All of this points to an undeniable shift in education—that is, teachers are losing a once-valuable tool (homework) and shifting more work back into the classroom. And while new technologies will continue to change the education landscape in heretofore unknown ways, one time-tested winning strategy is to go back to basics.
And some of “the basics” have slipped rapidly away. Some college students in elite universities arrive on campus never having read an entire book. Many university professors bemoan the newfound inability of students to write essays or deconstruct basic story components. Canada’s average PISA scores—a test of 15-year-olds in math, reading and science—have plummeted. In math, student test scores have dropped 35 points—the PISA equivalent of nearly two years of lost learning—in the last two decades. In reading, students have fallen about one year behind while science scores dropped moderately.
The decline in Canadian student achievement predates the widespread access of generative AI, but AI complicates the problem.
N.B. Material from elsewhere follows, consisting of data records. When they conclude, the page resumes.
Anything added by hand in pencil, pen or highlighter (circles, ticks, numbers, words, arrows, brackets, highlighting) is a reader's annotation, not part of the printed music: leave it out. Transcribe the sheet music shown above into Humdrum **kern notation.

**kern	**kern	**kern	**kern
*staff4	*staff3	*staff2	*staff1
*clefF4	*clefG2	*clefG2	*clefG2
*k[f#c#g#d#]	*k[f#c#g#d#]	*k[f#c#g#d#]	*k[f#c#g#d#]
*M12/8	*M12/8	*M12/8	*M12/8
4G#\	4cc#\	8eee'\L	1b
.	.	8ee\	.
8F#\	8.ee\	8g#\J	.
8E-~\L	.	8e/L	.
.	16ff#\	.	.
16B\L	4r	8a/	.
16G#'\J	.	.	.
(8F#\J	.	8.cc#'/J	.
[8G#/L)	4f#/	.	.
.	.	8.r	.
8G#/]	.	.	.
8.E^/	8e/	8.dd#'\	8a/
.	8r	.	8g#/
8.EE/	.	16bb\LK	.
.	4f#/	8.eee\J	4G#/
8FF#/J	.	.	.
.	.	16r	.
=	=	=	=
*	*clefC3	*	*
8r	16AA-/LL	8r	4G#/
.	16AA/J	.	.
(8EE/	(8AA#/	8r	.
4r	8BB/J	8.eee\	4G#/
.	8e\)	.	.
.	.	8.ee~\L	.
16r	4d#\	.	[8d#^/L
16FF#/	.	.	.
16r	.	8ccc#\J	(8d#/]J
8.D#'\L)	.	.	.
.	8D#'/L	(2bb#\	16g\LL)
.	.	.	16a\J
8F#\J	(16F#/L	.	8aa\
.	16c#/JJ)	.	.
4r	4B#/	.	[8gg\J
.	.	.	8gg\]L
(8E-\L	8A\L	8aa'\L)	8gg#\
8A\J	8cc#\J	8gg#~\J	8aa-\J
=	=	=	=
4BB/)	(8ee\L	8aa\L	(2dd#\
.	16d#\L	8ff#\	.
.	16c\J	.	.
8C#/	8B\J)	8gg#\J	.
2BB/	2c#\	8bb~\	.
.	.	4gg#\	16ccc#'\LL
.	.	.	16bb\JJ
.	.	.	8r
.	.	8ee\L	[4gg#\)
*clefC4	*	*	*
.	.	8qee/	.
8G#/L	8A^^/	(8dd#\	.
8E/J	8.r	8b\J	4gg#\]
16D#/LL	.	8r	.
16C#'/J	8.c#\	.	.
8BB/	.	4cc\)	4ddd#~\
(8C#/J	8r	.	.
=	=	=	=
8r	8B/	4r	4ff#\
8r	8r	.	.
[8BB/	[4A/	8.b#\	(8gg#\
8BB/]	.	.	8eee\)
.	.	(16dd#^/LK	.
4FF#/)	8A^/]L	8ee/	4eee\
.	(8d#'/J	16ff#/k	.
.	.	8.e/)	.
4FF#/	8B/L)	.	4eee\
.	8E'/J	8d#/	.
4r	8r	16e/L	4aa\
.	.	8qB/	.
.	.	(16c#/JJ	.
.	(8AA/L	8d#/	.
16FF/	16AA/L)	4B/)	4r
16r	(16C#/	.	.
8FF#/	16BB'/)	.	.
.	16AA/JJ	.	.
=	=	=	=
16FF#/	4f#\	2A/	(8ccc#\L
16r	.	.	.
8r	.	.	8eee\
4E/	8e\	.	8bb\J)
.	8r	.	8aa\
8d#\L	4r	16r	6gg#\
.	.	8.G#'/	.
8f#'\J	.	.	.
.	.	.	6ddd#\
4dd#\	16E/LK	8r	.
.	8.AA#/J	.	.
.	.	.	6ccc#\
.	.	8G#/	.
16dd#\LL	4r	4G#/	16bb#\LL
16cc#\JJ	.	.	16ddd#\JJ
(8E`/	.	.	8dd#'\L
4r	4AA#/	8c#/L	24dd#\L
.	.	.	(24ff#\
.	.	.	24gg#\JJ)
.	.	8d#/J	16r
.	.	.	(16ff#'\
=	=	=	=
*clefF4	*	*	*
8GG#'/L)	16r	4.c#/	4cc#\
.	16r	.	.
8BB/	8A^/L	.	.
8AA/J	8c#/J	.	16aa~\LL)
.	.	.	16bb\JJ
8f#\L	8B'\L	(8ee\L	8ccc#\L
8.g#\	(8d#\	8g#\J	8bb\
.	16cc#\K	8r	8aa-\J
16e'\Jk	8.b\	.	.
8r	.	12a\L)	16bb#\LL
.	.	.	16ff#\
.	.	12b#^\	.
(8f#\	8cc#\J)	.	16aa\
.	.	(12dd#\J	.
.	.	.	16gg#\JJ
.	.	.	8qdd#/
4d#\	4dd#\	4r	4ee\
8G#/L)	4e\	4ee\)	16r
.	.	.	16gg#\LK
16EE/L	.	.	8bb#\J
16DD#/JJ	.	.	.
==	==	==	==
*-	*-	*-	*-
Again, the solution needn’t be costly or complicated. There’s a reason why many tech CEOs famously send their children to screen-free schools. If technology is too tempting, in or outside of class, students should write with a pencil and paper. If ChatGPT is too hard to detect (and we know it is, because even AI often can’t accurately detect AI), in-class essays and assignments make sense.
And crucially, standardized tests provide the most reliable equitable measure of student progress, and if properly monitored, they’re AI-proof. Yet standardized testing is on the wane in Canada, thanks to long-standing attacks from teacher unions and other opponents, and despite broad support from parents. Now more than ever, parents and educators require reliable data to access the ability of students. Standardized testing varies widely among the provinces, but parents in every province should demand a strong standardized testing regime.
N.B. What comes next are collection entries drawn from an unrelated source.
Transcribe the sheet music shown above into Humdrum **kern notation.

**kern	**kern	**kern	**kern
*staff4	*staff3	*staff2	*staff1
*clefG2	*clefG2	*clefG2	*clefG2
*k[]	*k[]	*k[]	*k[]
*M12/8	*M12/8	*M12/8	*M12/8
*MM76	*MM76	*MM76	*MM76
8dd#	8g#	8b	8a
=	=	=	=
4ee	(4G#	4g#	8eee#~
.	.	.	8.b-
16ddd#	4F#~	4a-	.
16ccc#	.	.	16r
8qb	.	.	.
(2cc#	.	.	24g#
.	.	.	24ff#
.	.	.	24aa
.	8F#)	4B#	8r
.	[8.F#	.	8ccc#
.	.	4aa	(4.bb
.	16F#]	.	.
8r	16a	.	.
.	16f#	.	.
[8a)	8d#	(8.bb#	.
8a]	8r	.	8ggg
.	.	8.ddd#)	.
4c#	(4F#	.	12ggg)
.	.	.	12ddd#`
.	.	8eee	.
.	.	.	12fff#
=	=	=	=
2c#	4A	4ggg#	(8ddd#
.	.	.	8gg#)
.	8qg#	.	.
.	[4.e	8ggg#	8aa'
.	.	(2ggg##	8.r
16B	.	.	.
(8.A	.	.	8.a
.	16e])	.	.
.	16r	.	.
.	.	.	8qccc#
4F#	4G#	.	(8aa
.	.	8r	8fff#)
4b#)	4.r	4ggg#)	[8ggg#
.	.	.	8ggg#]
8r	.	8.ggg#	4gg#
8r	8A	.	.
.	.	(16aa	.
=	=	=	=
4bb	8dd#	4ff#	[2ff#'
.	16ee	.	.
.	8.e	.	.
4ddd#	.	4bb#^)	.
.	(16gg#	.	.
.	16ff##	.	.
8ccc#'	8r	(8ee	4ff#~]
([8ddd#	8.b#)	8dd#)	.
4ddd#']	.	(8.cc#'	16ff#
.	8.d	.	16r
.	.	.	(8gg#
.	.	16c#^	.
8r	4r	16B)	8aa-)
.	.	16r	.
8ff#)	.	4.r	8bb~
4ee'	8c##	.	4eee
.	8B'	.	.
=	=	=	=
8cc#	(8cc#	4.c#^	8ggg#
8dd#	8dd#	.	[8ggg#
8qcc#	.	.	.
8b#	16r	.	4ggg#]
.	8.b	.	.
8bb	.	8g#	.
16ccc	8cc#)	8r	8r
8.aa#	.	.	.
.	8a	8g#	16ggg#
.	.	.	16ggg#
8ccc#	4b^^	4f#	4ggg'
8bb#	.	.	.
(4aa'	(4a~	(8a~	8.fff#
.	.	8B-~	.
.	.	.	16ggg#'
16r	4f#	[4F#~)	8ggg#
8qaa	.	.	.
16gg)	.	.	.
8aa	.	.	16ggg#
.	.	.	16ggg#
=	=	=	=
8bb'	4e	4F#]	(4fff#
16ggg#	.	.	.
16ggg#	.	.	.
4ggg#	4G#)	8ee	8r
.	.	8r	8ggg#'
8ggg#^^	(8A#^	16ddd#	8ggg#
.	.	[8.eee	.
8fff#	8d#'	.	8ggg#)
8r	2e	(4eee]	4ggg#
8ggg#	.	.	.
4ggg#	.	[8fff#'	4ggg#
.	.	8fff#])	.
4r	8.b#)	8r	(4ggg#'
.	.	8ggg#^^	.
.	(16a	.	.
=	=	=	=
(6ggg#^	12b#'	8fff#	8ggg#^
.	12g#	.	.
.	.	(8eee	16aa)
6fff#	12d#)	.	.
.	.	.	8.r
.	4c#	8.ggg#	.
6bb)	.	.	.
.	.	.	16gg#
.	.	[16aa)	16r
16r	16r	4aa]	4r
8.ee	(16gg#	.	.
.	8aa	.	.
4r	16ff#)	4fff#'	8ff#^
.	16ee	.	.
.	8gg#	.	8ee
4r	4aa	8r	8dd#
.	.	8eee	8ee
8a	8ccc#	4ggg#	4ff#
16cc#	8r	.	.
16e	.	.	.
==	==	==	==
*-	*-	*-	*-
AI may be here to stay and it may play a large role in the future of education. But if schools deprive students of the ability to read books, structure clear sentences, correspond organically with other humans and complete their own work, they will do students no favours. The best way to ensure kids are “future ready”—to borrow a phrase oft-used to justify seesawing educational tech trends—is to school them in the basics.